The First

I suspect that Channel 4 might be a little disappointed that their screening of The First doesn't seem to have captured the public's imagination. I'd seen a couple of reviews after the first episode that tended to lean heavily on the "Sean Penn's show fails to lift off" line, which is about the angle you'd expect a busy TV reviewer who had only seen the first episode to go with.[note]In that first episode, we spent the first twenty minutes watching a crew head off on what's intended to be the first manned mission to Mars but without the show's biggest star on the crew. Those poor, doomed nobodies were never getting to where they wanted to go, and the only question was whether they'd fall short of their goal - say, making their way into orbit but finding some malfunction that demanded a mission abort - or whether they'd find themselves starring in an unnervingly realistic remake of the Challenger disaster. Unfortunately for them, it was the latter.[/note]

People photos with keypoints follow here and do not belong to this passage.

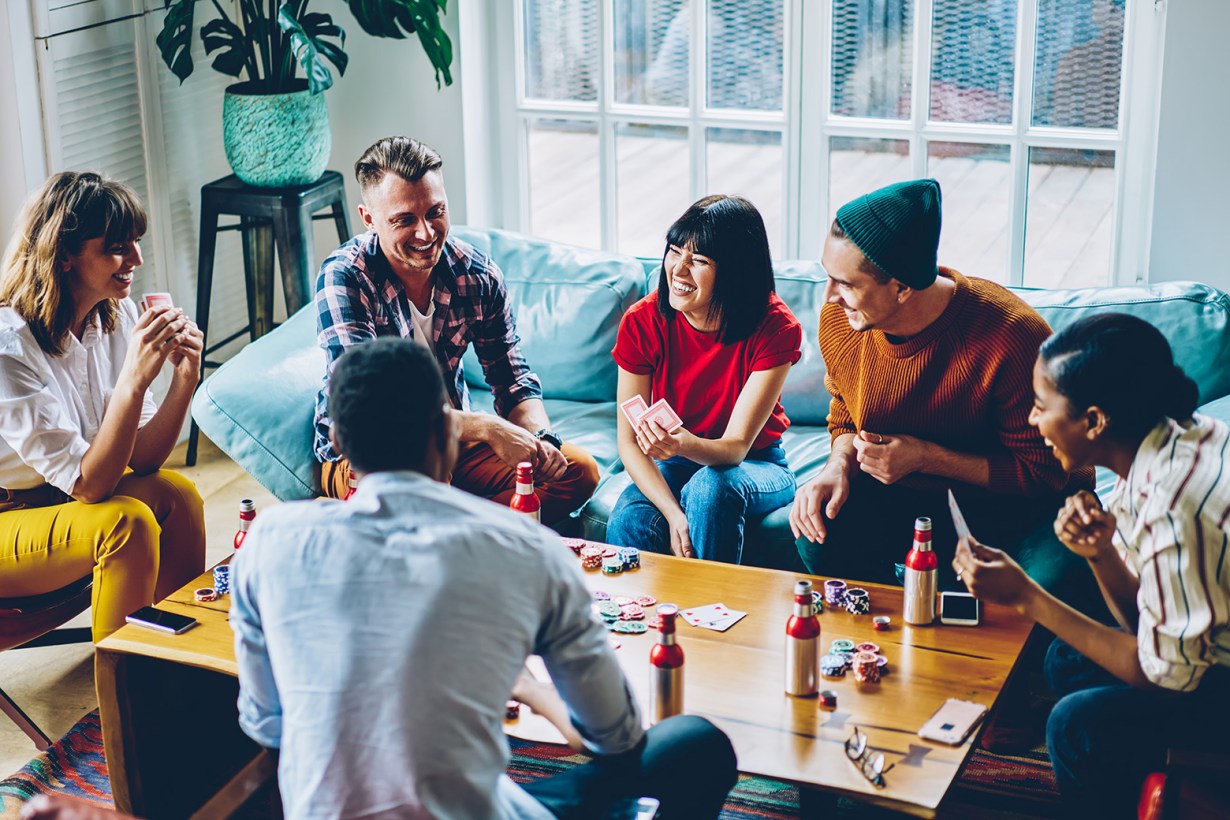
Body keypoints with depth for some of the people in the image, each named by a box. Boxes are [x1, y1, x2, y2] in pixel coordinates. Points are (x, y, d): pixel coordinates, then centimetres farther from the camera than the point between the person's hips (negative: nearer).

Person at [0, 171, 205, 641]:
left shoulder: (117, 316, -5)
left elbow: (140, 461, -6)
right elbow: (89, 484, -27)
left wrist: (184, 378, -21)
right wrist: (134, 379, -37)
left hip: (63, 496, 7)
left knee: (176, 493, -15)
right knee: (126, 522, -27)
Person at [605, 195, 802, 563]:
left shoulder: (775, 328, -20)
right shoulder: (643, 322, -14)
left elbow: (736, 446, -22)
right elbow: (629, 442, -12)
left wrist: (685, 444, -46)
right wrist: (674, 515, -28)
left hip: (755, 467, -1)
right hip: (673, 466, 1)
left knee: (711, 485, -35)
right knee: (628, 524, -31)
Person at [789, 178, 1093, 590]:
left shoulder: (1012, 336, -28)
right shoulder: (838, 321, -10)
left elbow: (1044, 472, -19)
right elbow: (846, 421, 10)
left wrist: (926, 458, -25)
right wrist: (839, 467, -14)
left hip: (1028, 508, -4)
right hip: (915, 496, 5)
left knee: (1046, 587, -35)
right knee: (821, 531, -22)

The show was originally made for Hulu, and having looked around online I've found a number of reactions from critics who've seen all eight episodes in the first season. Clearly the show isn't imminently going to find itself canonised as part of the Golden Age of Quality Television, but it sounds a lot more promising than you'd think from the reaction to the first couple of episodes. As Todd VanDerWerff puts it in his review of the show for Vox:

This is not a show about the people going to Mars. It’s a show about the people going to Mars.

As I understand it, the show's only just going to start the journey to Mars at the end of the first season, which is not to say that it's pointless prior to that. Sean Penn's character, an experienced astronaut.[note]He's a naval officer and a veteran of a manned mission to the Moon that wasn't Apollo, so in this alternate universe do we have a permanent lunar base?[/note] He finds himself bonding with the relatives of the doomed crew (who had been his crew until his being unseated as the team's leader for reasons we've not gone into as of episode 2) in the wake of the accident, and making the case through the media for a manned space programme earnestly but with a certain gravitas it seems he's earned through his previous space exploits, all while he's also dealing with the recent return into his life of his estranged daughter, who has had her share of problems and is still coming to terms with the disappearance of her mother, his wife, a few years ago.[note]Again, the reviews suggest that there's a fair bit more background about this to come in episode 5.[/note] Penn is a more than capable lead for this show, and I suspect that by the time we get to episode eight he'll have cemented himself as the rock against whom a good cast[note]Including Natascha McElhone and from episode 3 onwards, Keko Agena[/note] have assembled to tell a good, mature story. It probably won't be the flashiest of stories, but it could be something special given time.